Spoiler alert: No existing electronic hand hygiene system can reliably and consistently measure staff compliance with the 5 moments. And that actually may not matter all that much, as recent research suggests that tracking the 5 moments may not be the most effective method to reduce HAIs and improve patient outcomes.
Limitations of the 5 Moments
Soon after the publication of the 5 moments, researchers noticed something: Most healthcare workers cannot reliably recall each of the 5 moments. A 2018 study from Poland noted that more than 50% of healthcare workers could name the first moment – before touching a patient – and about half also successfully named the fourth moment (after touching a patient). More than 60% of workers knew that hand hygiene was required prior to aseptic procedures, but the third moment – after body fluid exposure or risk of exposure – was only identified by about one-third of staff members. Fewer than 5% recognized the fifth moment of hand hygiene.
Researchers and healthcare professionals also noticed that just one of the 5 moments – Moment #3, after contact with body fluids or excretions, mucous membranes, non-intact skin, or wound dressings – is strongly supported by well-designed scientific studies. The remaining four moments are supported by strong theoretical rationale and some experimental, clinical, or epidemiological studies.
At the time of their development, architects of the 5 moments noted that they “faced some fundamental difficulties which were mainly rooted in the lack of detailed scientific evidence on hand transmission and its implication in the aetiology of specific infectious outcomes.”
Since then, researchers have found that there is “no strong scientific support” for the 5 moments regime “as a means of reducing health care associated infections.” Further, they note that attempts to comply with the 5 moments may decrease resource devotion to other infection control tactics that have been proven to reliably reduce infection rates, especially as research dating back to at least 2016 has noted that it’s nearly impossible to reliably measure compliance with each of the 5 moments. (The 5 moments were only observable in 32.3% of episodes, and researchers concluded that measuring entry/exit hand hygiene compliance “appears more feasible.”)
A Better Approach to Decreasing HAIs
Hand hygiene monitoring capabilities have improved significantly in recent years, but no existing electronic hand hygiene surveillance system has the ability to assess compliance to the 5 moments during complex nursing care, according to a 2021 Frontiers in Digital Health article.
Hand hygiene, of course, remains an important part of infection control.
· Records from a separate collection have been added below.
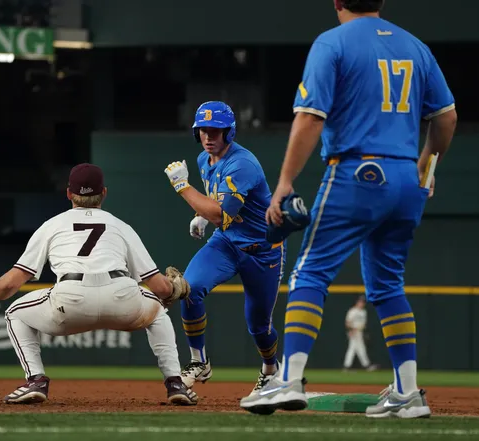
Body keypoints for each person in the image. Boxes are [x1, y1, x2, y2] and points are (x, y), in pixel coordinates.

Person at [241, 0, 457, 418]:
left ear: (337, 2)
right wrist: (426, 171)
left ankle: (288, 381)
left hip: (358, 171)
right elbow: (445, 118)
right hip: (406, 177)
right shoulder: (415, 47)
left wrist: (284, 182)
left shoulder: (332, 42)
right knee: (388, 285)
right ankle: (407, 394)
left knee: (310, 272)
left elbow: (310, 118)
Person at [0, 163, 197, 406]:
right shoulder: (121, 226)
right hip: (121, 297)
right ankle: (175, 382)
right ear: (104, 193)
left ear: (69, 193)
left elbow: (14, 281)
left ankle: (36, 381)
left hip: (71, 301)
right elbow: (162, 288)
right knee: (158, 313)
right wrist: (171, 290)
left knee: (14, 313)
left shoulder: (52, 225)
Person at [163, 101, 286, 399]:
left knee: (259, 326)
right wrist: (201, 216)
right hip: (228, 242)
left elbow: (221, 213)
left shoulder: (242, 163)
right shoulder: (205, 160)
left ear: (229, 132)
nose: (209, 136)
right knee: (189, 289)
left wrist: (183, 187)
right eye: (203, 130)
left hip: (262, 250)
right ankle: (199, 362)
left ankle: (271, 370)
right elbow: (216, 207)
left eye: (216, 131)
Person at [343, 296, 378, 372]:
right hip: (353, 331)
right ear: (357, 302)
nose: (361, 303)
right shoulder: (352, 311)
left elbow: (364, 324)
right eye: (360, 302)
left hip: (360, 332)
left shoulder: (363, 312)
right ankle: (366, 365)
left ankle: (347, 366)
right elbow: (347, 323)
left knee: (355, 349)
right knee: (357, 349)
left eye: (363, 302)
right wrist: (351, 330)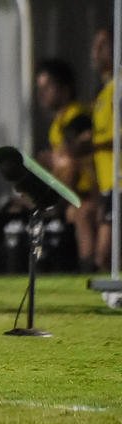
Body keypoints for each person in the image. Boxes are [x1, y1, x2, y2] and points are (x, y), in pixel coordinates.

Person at [34, 58, 98, 271]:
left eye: (48, 87)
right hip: (75, 192)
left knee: (79, 214)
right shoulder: (59, 121)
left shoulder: (77, 116)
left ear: (65, 88)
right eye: (40, 88)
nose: (42, 94)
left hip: (88, 191)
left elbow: (73, 159)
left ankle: (88, 267)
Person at [91, 25, 117, 271]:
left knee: (104, 256)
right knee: (105, 257)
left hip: (120, 183)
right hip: (109, 183)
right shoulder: (104, 92)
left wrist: (89, 145)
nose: (95, 52)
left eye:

Improving hand hygiene rates can dramatically decrease HAIs, and research has found that electronic hand hygiene monitoring systems that include real-time reminders and feedback (like the SwipeSense system) have “a more noticeable effect on promoting hand hygiene” than systems that lack real-time reminders.
Hospitals that are serious about decreasing HAIs should also bolster their nursing staff, as studies have found that nurse burnout and high nurse-patient ratios are linked to increased infection rates. Healthcare organizations may also want to invest in automated technology that reduces microbial contamination of surfaces, as well as technology that allows managers to pinpoint and address inefficient clinical workflows.
The bottom line: Improving hand hygiene and decreasing HAIs is a worthy endeavor. However, don’t invest too much time or energy in monitoring staff adherence to each of the five moments. Instead, invest in technologies that have been proven to promote hand hygiene and decrease HAIs.